OpenStack is based on the Python programming language and DevStack is the most common development and test environment for OpenStack. If you are doing serious, professional programming around OpenStack, it is very useful to have a proper development environment. In this blog, I will show you how to use the PyCharm IDE from Jetbrains for your OpenStack programming. I will use the Neutron ML2 driver code from my book OpenStack Networking Cookbook to guide you in setting up the PyCharm IDE.
PyCharm and OpenStack programming – background
DevStack provides a great test environment since it mimics a real OpenStack setup very well. DevStack includes development tools, but it is not the ideal development environment. Keeping development and test environment separate is a good practice. So it is better to write code in a non-DevStack environment and then deploy the unit tested code in DevStack for thorough testing. Moreover the benefits of using a visually-rich IDE such as PyCharm far outweigh the one-time effort to set it up.
PyCharm prerequisites and installation
In order to install and use PyCharm, you need to install Java (JRE) and Python 2.7. The PyCharm IDE is written in Java and hence it requires the JRE. But since the PyCharm IDE is intended from Python programming, you need the Python interpreter. OpenStack uses Python 2.7 so ensure that the correct version is installed.
The installation steps for Java (JRE), Python 2.7 and PyCharm IDE are fairly straight forward. Depending on your OS, you should be able to find the instructions easily for these.
Create a new PyCharm project and check out sample ML2 Driver code
- Once the IDE is started, click on New -> Project to create a new PyCharm project as shown in the screenshot below.
- In the next screen enter the project name (you may have to replace the word “Untitled”). For this blog, lets call the project neutron-plugin. And then click on “Create” button at the bottom.
- Once the project is created, PyCharm creates a directory for it under “PyCharmProjects” directory by default. This folder can be found in the home directory of the user.
- Open a Terminal window (on Ubuntu) and change directory to the neutron-plugin project as shown below. And then use git clone command to fetch the sample ML2 driver code. The sample code is needed to show you how to resolve code dependencies.
- Once the code is checked out, PyCharm will automatically show the folder under the project. If you open any of the sample Python files (for example ch10_mech_driver_subnet.py) you will see that the Python modules imported in this file are shown as errors (red underlines). This is because we have not resolved the dependencies yet. Refer to the screenshot below.
Check out dependent packages
As seen from the steps to create the project, the sample ML2 driver code is dependent on OpenStack Neutron and Oslo Logging code modules. Now we will see how to download these modules.
- The first step is to check out OpenStack Neutron and Oslo Logging packages from Github using the git clone command. Here is how it looks in Ubuntu
- In my case, the Neutron and Oslo modules were downloaded to the home directory. Here is a screenshot that shows the content of the download modules
Configuring PyCharm to resolve dependencies
Now that we have dowloaded the dependent modules, let me show the steps involved in configuring PyCharm to manage the dependencies. At the end of these steps you will see that “import errors” seen in our sample source code will be eliminated.
- Click on File and then Settings menu item.
- In the resulting dialog box, select “Project Interpreter” under “Project: neutron-plugin” as shown below. Then on the right hand side click the “gear” button.
- Once you click on the “gear” button you will see several options – click on “More”
- The resulting window shows all the project interpreters. Click on the “Show paths for selected interpreter” button as highlighted below. This will allow us to configure Python Paths for this interpreter (for this project).
- Click on the “+” sign and choose the folders/directories that contain the dependencies.
- For this blog I will select the Neutron and Oslo Logging module directories as shown below.
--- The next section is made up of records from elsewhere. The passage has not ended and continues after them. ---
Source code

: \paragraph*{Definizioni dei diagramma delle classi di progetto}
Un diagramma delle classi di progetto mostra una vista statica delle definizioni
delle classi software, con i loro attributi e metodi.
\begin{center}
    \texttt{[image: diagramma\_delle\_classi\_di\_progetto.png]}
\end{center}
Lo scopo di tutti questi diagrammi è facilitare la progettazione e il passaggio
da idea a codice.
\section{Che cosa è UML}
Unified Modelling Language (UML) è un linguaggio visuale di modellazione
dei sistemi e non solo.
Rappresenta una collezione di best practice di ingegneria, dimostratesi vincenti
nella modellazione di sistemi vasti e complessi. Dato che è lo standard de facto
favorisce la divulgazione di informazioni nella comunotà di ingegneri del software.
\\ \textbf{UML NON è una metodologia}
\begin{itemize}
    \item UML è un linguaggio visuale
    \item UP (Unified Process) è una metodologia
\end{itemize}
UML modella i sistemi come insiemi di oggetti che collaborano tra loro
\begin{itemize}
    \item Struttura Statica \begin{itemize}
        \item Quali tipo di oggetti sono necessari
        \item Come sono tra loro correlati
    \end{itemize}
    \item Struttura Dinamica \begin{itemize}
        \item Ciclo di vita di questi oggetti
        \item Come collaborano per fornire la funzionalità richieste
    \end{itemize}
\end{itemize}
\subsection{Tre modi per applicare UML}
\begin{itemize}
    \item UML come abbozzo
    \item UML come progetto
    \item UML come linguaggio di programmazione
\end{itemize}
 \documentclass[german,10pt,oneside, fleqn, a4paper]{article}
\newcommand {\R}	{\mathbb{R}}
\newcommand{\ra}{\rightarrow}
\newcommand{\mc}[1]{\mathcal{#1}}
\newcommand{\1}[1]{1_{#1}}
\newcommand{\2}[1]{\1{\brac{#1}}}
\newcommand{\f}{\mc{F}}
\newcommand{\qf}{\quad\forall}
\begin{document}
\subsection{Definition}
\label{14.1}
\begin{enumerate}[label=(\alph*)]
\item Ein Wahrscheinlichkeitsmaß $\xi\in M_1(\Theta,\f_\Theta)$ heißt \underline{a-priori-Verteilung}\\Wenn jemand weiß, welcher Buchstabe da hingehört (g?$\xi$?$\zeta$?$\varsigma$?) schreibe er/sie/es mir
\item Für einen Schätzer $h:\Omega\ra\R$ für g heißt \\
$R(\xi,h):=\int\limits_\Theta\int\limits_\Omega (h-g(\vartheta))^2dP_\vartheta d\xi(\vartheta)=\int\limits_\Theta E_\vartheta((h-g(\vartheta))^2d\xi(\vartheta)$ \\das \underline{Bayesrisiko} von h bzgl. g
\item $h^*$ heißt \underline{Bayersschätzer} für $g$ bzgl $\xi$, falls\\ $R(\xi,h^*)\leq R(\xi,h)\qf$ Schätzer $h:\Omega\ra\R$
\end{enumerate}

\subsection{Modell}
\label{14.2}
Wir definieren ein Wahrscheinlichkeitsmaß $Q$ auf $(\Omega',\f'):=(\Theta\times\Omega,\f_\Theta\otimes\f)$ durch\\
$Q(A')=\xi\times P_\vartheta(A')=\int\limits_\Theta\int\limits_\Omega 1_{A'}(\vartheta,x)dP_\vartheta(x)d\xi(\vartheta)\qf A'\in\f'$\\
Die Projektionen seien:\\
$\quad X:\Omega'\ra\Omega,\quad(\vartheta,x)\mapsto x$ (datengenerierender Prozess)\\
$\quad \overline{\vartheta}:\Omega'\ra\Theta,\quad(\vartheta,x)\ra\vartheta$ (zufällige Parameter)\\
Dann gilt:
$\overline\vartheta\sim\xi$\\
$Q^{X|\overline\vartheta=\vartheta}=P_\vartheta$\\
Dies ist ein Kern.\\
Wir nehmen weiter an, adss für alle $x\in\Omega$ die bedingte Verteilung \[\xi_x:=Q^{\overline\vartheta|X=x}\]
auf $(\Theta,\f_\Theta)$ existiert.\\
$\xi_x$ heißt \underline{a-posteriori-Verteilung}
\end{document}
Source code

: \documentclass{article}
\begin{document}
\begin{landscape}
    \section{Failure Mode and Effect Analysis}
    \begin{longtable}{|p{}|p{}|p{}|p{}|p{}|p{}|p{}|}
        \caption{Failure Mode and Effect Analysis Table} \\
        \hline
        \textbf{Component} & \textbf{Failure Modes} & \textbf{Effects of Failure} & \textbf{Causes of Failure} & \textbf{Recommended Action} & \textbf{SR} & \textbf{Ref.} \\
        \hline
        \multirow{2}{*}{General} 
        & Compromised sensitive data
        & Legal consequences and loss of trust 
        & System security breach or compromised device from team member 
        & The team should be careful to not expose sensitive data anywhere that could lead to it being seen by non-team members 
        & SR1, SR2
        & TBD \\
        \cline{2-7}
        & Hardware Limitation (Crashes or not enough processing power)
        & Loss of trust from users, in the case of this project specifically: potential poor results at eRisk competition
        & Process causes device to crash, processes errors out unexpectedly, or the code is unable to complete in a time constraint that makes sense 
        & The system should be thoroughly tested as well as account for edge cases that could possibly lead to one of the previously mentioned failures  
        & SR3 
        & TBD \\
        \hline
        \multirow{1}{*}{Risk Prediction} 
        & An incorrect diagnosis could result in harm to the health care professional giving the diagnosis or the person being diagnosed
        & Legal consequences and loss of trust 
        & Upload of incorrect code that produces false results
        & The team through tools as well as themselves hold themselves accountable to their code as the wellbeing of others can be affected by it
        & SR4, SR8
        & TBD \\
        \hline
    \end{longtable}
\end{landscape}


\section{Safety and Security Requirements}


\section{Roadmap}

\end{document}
- Click Ok and ensure that the Settings window is closed.
These steps complete the configuration of dependencies for our ML2 driver code. You may have to tweak these steps depending upon the kind of OpenStack programming you are doing.
Resolution of code dependencies
Once the dependencies are configured, PyCharm will load the modules and resolve the code errors seen in our ML2 sample code. You should now see that the “red underline” for the import statements are eliminated as shown below.
Once the code errors are resolved, you as a developer can continue with the rest of your programming. The additional benefit of resolving dependency is that PyCharm will auto-complete the code as you type characters into your IDE. It will also perform syntax checks and provide instant feedback in case of errors. This helps in avoiding many programming errors and will save time.